With its brooding and sparse score and long, languid shots, the film establishes a pervasive sense of unease. Yoshii is visibly on edge, hiding behind a pseudonym online, self proclaiming to be unsure if what he’s selling is even legitimate. The rural calm quickly gives way to dread: an object hurled through his window in the dead of night, a police investigation into counterfeit sales, and whispers of betrayal ripple through the tension-soaked air.

 

 

As the walls close in, Cloud deftly shifts between psychological suspense and social commentary. The internet, a tool for connection and entrepreneurship, becomes instead a breeding ground for fraud, resentment, and faceless revenge. Reviewers accuse Yoshii of being a crook, and dark forces gather—literally. An online mob forms, headed by none other than his estranged old friend, each member with a personal vendetta.
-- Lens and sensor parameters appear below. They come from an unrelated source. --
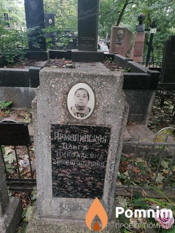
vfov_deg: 65.3
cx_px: 88
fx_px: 182
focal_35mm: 27
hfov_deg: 51.4
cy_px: 116
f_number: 1.8
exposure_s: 1/100
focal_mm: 4.75
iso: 160
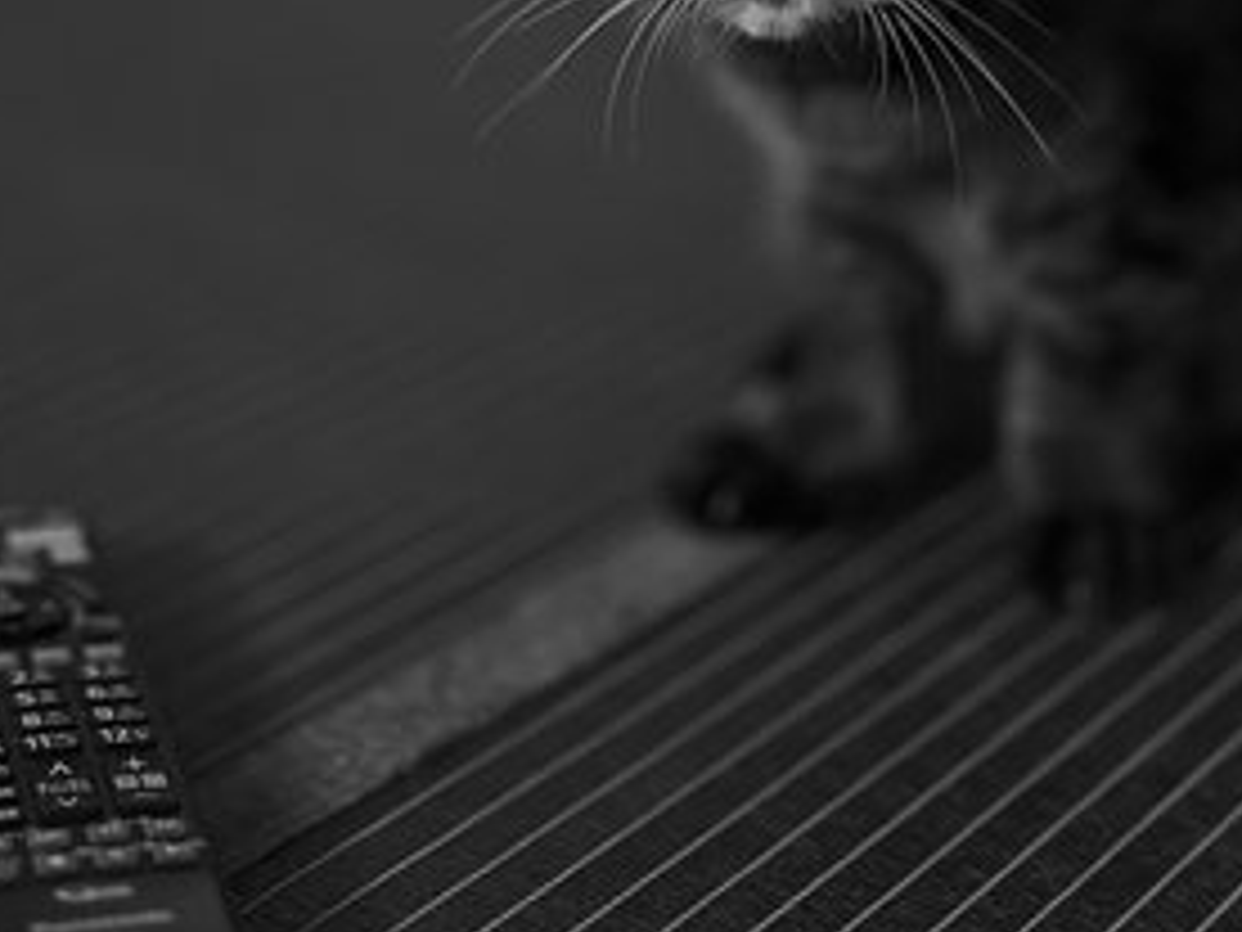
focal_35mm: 89
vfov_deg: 16.1
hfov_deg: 22.0
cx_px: 736
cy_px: -122
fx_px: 3193
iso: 2500
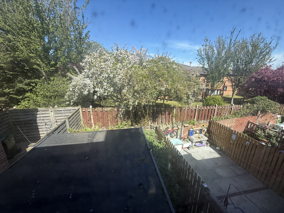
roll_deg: +0.1
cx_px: 142
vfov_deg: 85.7
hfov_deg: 102.1
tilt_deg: -14.0
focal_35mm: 14
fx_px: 115
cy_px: 106
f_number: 2.2
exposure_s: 1/742
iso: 50
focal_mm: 2.22
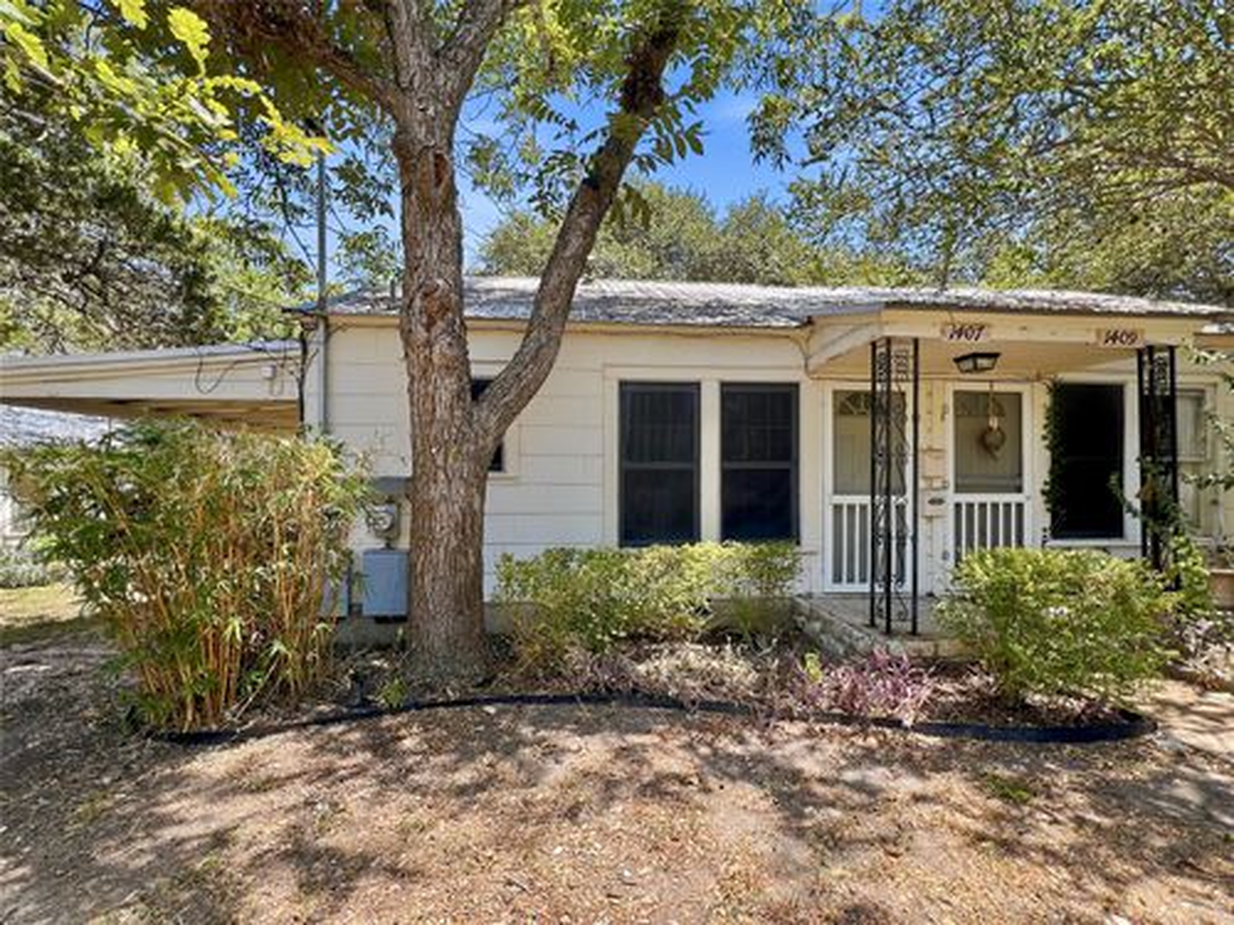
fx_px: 463
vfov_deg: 89.9
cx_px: 617
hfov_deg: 106.2
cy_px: 462
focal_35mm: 13
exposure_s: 1/220
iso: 32
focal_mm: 1.6
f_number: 1.8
The film’s third act spirals into violent chaos. Yoshii, blind to the consequences of his opportunism, is eventually kidnapped and nearly executed in a live-streamed act of vengeance—only to be saved by his assistant, revealed to have a shadowy past in organized crime. The girlfriend, the assistant, the friend—each character has been complicit in a shared unraveling, a reckoning born not just of greed, but of modern alienation and rage.

Director, Kiyoshi Kurosawa, doesn’t offer clean moral judgments, nor easy redemption. Instead, Cloud paints a murky portrait of a world where ambition overrides empathy, and where digital anonymity can turn ordinary people into victims—or monsters. What starts as a tale of a hustle ends as a chilling parable about the cost of chasing success in an economy built on illusion.